New Fibonacci series and Fibonacci Series
Problem1:
Description:
Define a new Fibonacci sequence:
F (0) = 7;
F (1) = 11;
F (n) = F (n-1) + F (n-2); (n> = 2)
Input:
Multiple groups are input. First, enter N (N <= 100) to indicate the number of test cases to be input. Then, enter N numbers ni (ni <= 100 ), numbers are separated by spaces.
Output:
Determine whether F (n) can be divisible by 3. If yes, the output is 'yes'. Otherwise, the output is 'no '.
Sample input:
3 0 1 2
Sample output:
No
No
Yes
Tip: recursion is not supported; otherwise, the timeout occurs! During calculation, we do not need to calculate the real positive value of recursion. It will become larger and larger later, and Int may not be saved! The question is only required to calculate whether it is a multiple of 3. That is to say, no matter how big the value is, it is only three cases: 3n + 0, 3n + 1, 3n + 2, we only need to get the remainder of 3.
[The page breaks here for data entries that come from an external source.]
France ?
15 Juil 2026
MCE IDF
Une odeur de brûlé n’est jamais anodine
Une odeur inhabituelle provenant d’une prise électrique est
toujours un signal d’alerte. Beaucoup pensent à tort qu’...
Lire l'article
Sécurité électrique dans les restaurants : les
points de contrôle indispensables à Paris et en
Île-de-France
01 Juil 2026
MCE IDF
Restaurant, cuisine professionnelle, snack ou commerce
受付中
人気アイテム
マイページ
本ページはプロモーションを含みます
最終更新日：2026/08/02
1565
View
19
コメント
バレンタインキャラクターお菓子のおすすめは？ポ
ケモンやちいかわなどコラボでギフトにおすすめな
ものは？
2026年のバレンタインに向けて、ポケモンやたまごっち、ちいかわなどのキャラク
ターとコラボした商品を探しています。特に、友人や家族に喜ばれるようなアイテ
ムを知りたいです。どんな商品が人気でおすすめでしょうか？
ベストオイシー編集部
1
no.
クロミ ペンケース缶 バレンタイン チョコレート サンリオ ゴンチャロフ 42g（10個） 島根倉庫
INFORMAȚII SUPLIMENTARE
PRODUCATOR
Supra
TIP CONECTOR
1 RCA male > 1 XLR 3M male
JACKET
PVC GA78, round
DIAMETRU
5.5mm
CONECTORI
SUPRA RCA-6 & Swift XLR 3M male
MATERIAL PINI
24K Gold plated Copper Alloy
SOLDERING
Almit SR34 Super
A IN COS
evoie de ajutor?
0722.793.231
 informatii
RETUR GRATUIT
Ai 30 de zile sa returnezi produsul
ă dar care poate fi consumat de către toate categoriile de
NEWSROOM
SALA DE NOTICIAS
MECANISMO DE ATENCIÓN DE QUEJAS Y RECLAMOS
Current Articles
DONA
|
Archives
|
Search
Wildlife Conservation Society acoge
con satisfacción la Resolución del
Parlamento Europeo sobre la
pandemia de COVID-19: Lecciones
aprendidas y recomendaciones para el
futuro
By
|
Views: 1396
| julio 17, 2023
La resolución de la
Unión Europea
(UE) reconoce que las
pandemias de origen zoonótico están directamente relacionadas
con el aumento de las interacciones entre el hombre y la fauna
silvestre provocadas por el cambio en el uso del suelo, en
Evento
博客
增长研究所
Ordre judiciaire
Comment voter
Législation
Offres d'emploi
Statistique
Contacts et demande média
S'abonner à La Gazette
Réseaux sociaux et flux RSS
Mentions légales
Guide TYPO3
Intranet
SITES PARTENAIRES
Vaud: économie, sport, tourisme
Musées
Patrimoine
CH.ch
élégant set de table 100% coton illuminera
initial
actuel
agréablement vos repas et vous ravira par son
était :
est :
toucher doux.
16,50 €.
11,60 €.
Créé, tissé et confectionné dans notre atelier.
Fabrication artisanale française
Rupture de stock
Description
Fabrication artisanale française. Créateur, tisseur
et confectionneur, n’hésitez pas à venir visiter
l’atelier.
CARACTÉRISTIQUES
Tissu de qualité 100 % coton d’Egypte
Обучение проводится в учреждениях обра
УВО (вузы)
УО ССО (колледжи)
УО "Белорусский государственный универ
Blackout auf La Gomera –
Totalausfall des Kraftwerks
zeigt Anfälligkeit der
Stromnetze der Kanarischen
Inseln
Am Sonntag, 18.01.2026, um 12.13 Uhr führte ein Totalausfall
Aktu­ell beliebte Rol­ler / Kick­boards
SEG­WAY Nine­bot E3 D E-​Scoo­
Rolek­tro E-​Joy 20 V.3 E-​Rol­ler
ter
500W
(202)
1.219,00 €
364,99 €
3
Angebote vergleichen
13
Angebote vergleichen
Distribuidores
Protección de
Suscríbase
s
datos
/** Description: New Fibonacci series * Author: Zhang yachao * blog: dunny's column http://blog.csdn.net/u012027907 * Date: */# include <stdio. h> # define N 105int F [N]; // records the remainder of 3 in the recursive number pair. int I [N]; // record the input n values bool mark [N]; // mark whether the number is the remainder of 3. int main () {F [0] = 7; F [1] = 11; for (int I = 0; I <N; I ++) // tag initialization to falsemark [I] = false; for (I = 2; I <N; I ++) {// calculate the remainder of 3 on a recursive number F [I] = F [I-1] + F [I-2]; if (F [I] % 3 = 0) // if it is a multiple of 3, mark [I] = true; F [I] % = 3; // important 1 Step to simplify the operation. Only the remainder of 3} int n; while (scanf ("% d", & n )! = EOF) {for (int I = 0; I <n; I ++) {// enter scanf ("% d", & I [I]);} for (I = 0; I <n; I ++) {// output if (mark [I [I]) printf ("yes \ n "); elseprintf ("no \ n") ;}} return 0 ;}
What is the Fibonacci series?
The famous Fibonacci series are defined as follows:
F (1) = 1, f (2) = 1, f (n) = f (n-1) + f (n-2), n> 2
In words, the Fibonacci sequence starts from 0 and 1, and the Fibonacci coefficient after is added by the previous two numbers. The first few Fibonacci coefficients are:
0, 1, 1, 2, 3, 5, 8, 13, 21
What is the formula for the Fibonacci series?
From the third item, each item is the sum of the previous two items, it is called the Fibonacci series, namely: 1, 1, 2, 3, 5, 8, 13 ,... ... 1 + 1... Later mathematicians discovered many characteristics related to the Fibonacci series.